-- Opening Marker --

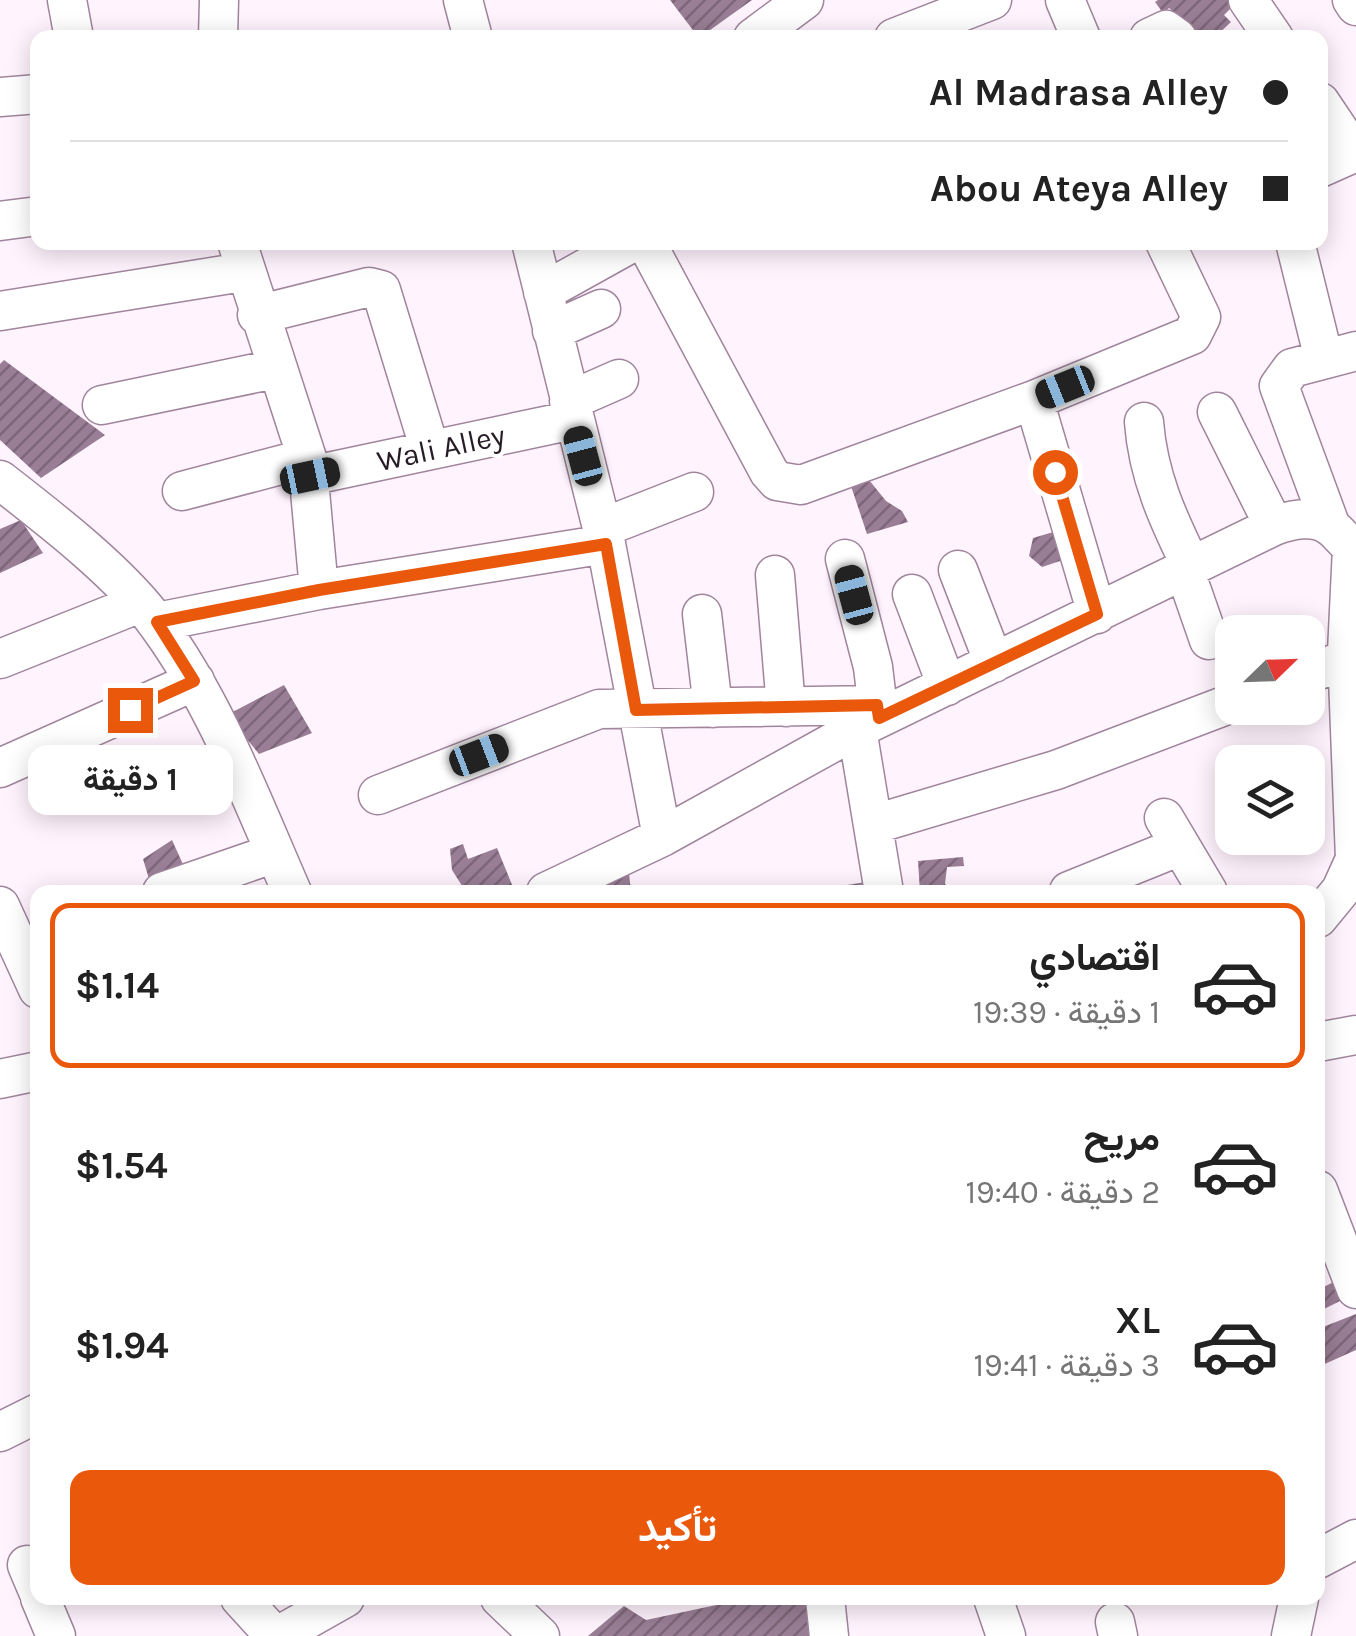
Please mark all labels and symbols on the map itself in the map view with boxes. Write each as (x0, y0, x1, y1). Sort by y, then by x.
car (1032, 362, 1098, 412)
street label: Wali Alley (374, 417, 508, 479)
car (561, 423, 605, 489)
route start (1033, 450, 1078, 495)
car (278, 455, 342, 497)
car (832, 562, 876, 628)
north arrow (1215, 615, 1325, 725)
route end (108, 688, 153, 733)
car (446, 730, 512, 780)
callout: 1 دقيقة (28, 745, 232, 815)

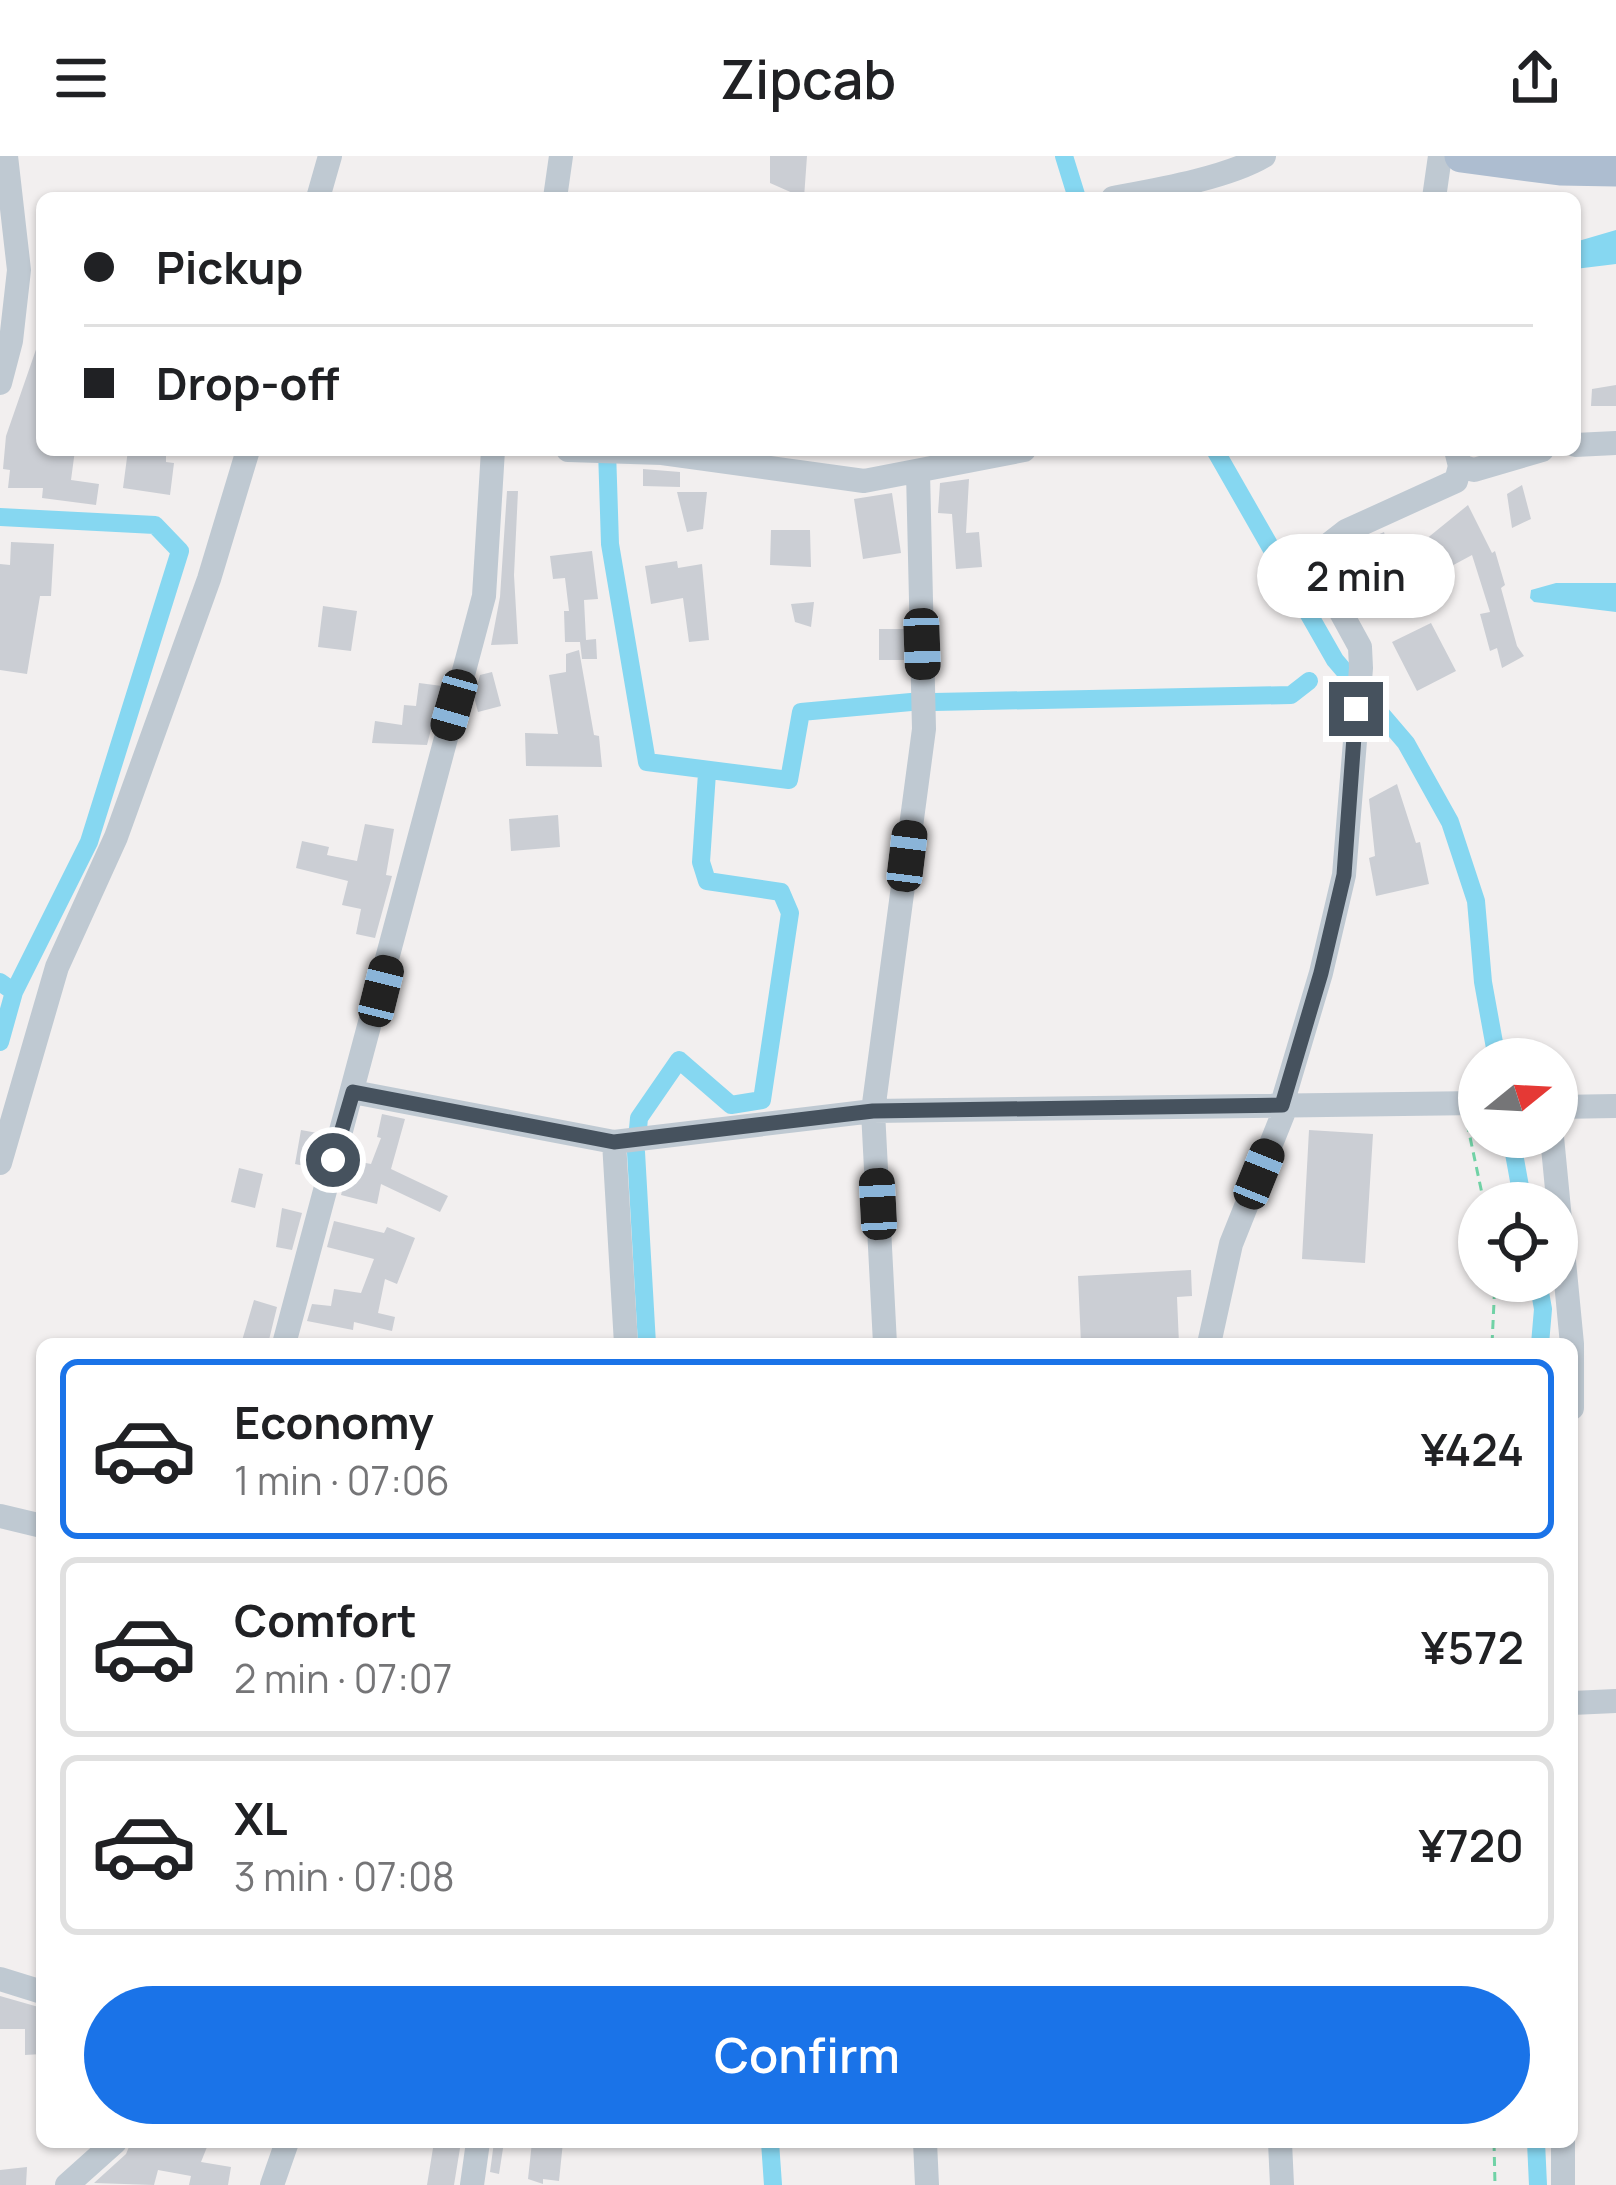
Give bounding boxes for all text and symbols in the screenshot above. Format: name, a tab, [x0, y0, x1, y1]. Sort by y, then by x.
text: Zipcab	[720, 41, 896, 115]
icon: menu	[48, 45, 114, 111]
icon: share	[1502, 45, 1568, 111]
text: Pickup	[156, 236, 303, 298]
text: Drop-off	[156, 352, 339, 414]
callout: 2 min	[1257, 535, 1455, 619]
text: 2 min	[1306, 549, 1406, 603]
car	[903, 607, 941, 681]
car	[427, 665, 481, 745]
route end	[1329, 682, 1383, 736]
car	[885, 818, 929, 894]
car	[355, 952, 407, 1030]
north arrow	[1458, 1038, 1578, 1158]
map controls	[1458, 1038, 1578, 1302]
route start	[306, 1133, 360, 1187]
car	[1229, 1134, 1289, 1214]
car	[858, 1167, 898, 1241]
button: locate	[1458, 1182, 1578, 1302]
text: Economy	[234, 1391, 434, 1453]
icon: car	[90, 1395, 198, 1503]
text: ¥424	[1421, 1418, 1524, 1480]
text: 1 min · 07:06	[234, 1453, 450, 1507]
text: Comfort	[234, 1589, 417, 1651]
icon: car	[90, 1593, 198, 1701]
text: ¥572	[1421, 1616, 1524, 1678]
text: 2 min · 07:07	[234, 1651, 452, 1705]
text: XL	[234, 1787, 288, 1849]
icon: car	[90, 1791, 198, 1899]
text: ¥720	[1418, 1814, 1524, 1876]
text: 3 min · 07:08	[234, 1849, 455, 1903]
button: Confirm	[84, 1986, 1530, 2124]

-- Closing Marker --

■ ACTIVITY ■
Each line above should be written out again unchanged; no images are to be carried over.

■ YOUR SOLUTION ■
Please mark all labels and symbols on the map itself in the map view with boxes. Write each as (x0, y0, x1, y1). Sort by y, then by x.
car (1032, 362, 1098, 412)
street label: Wali Alley (374, 417, 508, 479)
car (561, 423, 605, 489)
route start (1033, 450, 1078, 495)
car (278, 455, 342, 497)
car (832, 562, 876, 628)
north arrow (1215, 615, 1325, 725)
route end (108, 688, 153, 733)
car (446, 730, 512, 780)
callout: 1 دقيقة (28, 745, 232, 815)

Give bounding boxes for all text and symbols in the screenshot above. Format: name, a tab, [x0, y0, x1, y1]. Sort by y, then by x.
text: Zipcab	[720, 41, 896, 115]
icon: menu	[48, 45, 114, 111]
icon: share	[1502, 45, 1568, 111]
text: Pickup	[156, 236, 303, 298]
text: Drop-off	[156, 352, 339, 414]
callout: 2 min	[1257, 535, 1455, 619]
text: 2 min	[1306, 549, 1406, 603]
car	[903, 607, 941, 681]
car	[427, 665, 481, 745]
route end	[1329, 682, 1383, 736]
car	[885, 818, 929, 894]
car	[355, 952, 407, 1030]
north arrow	[1458, 1038, 1578, 1158]
map controls	[1458, 1038, 1578, 1302]
route start	[306, 1133, 360, 1187]
car	[1229, 1134, 1289, 1214]
car	[858, 1167, 898, 1241]
button: locate	[1458, 1182, 1578, 1302]
text: Economy	[234, 1391, 434, 1453]
icon: car	[90, 1395, 198, 1503]
text: ¥424	[1421, 1418, 1524, 1480]
text: 1 min · 07:06	[234, 1453, 450, 1507]
text: Comfort	[234, 1589, 417, 1651]
icon: car	[90, 1593, 198, 1701]
text: ¥572	[1421, 1616, 1524, 1678]
text: 2 min · 07:07	[234, 1651, 452, 1705]
text: XL	[234, 1787, 288, 1849]
icon: car	[90, 1791, 198, 1899]
text: ¥720	[1418, 1814, 1524, 1876]
text: 3 min · 07:08	[234, 1849, 455, 1903]
button: Confirm	[84, 1986, 1530, 2124]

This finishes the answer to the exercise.